2. Michelle Szkilnik, Medieval Translations and Adaptions of Chrétien’’s Works, pp.202-213, in A Companion to Chrétien’ de Troyes, Norris J Lacey and Joan Tasker Grimbert (eds.), DS Brewer, 2005, pp.207.
3. Claude Luttrell, The Creation of the First Arthurian Romance, Edward Arnold, 1974.
4. Claude Luttrell, Le Conte del Graal et d'autres sources françaises de l'Historia Peredur, Neophilologus volume 87, 2003, pp.11–28.
5. Chrétien De Troyes Arthurian Romances, Translated with an Introduction and Notes By William W. Kibler, Penguin Books, 1991, The Story of the Grail (Perceval), pp.389-90.
6. Lancelot, or The Knight of the Cart, contains the earliest known mention of Arthur’s famous castle of Camelot, in the region near Caerleon, and the only allusion to it in Chrétien’s works. Following Chrétien it became an essential element of the Arthurian cannon but never existed in the earliest layer of the legend, where Arthur’s court is named as Kelliwig. We have no idea where Chrétien derived his Camelot, but it was not from Celtic tradition.
7. W Foerster, Ein neues Artusdokument (A new Arthurian document), in Zeitschrift fur Romanische Philologie, XXII, 1898.
8. New Arthurian Encyclopedia, NJ Lacey (ed), Garland, 1996.
9. Patrick Sims-Wiliams, The Early Welsh Arthurian Poems, in The Arthur of the Welsh, UWP, p.59.

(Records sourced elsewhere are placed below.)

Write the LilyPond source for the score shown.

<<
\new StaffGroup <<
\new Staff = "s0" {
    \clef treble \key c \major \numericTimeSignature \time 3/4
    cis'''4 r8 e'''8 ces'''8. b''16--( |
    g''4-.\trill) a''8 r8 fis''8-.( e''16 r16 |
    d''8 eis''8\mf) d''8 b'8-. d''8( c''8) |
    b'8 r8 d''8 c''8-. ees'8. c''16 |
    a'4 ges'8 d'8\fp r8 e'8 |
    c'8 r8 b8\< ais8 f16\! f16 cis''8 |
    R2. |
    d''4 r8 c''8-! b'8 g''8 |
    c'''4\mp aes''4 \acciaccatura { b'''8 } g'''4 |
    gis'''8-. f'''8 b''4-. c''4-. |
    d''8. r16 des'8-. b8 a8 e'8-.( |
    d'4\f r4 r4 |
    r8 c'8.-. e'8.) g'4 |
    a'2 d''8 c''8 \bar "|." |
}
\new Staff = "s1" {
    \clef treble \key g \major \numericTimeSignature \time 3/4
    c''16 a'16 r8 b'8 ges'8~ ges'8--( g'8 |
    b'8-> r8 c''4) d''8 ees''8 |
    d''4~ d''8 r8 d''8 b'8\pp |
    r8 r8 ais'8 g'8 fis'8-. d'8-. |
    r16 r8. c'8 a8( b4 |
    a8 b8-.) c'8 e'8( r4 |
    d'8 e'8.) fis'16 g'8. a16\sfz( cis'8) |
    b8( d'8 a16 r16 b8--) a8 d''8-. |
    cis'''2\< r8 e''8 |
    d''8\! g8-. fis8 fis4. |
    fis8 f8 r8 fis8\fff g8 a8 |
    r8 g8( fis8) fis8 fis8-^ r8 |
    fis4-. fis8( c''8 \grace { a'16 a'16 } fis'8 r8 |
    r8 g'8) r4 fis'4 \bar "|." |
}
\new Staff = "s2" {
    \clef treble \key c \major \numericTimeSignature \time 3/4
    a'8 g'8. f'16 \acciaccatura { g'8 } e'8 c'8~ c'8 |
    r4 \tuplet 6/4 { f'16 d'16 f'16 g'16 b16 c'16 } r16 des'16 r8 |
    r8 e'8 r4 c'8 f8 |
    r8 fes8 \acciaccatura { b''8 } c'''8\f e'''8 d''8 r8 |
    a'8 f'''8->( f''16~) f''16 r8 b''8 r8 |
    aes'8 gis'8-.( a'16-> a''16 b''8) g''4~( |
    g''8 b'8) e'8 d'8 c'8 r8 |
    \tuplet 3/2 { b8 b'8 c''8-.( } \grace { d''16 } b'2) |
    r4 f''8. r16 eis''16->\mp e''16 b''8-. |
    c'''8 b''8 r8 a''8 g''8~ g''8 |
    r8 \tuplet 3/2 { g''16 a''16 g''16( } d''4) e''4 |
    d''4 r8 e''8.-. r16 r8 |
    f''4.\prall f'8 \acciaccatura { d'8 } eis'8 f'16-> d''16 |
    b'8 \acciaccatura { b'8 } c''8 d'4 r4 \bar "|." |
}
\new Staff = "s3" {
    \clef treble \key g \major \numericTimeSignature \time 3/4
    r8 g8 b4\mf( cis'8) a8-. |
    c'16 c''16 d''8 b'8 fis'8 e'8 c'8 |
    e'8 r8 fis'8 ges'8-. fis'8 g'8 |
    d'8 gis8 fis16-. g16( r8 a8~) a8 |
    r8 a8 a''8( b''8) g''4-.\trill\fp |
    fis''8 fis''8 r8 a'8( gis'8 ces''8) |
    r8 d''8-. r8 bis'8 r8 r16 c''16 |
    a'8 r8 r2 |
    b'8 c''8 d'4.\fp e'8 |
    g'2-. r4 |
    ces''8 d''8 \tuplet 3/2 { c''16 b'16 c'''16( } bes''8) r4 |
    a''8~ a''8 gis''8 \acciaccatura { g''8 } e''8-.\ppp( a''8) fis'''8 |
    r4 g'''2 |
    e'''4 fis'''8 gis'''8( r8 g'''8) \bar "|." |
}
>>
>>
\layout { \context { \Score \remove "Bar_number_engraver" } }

10. It is quite likely that here Gorre refers to the Celtic underworld, sometimes termed the Isle de Voirre (‘Isle of Glass’). A false etymology has identified this with Glastonbury, Somerset. In Chrétien’s poem it is the land into which Meleagant will take the queen and where he will hold her captive along with many others. Its capital is Bade (Bath).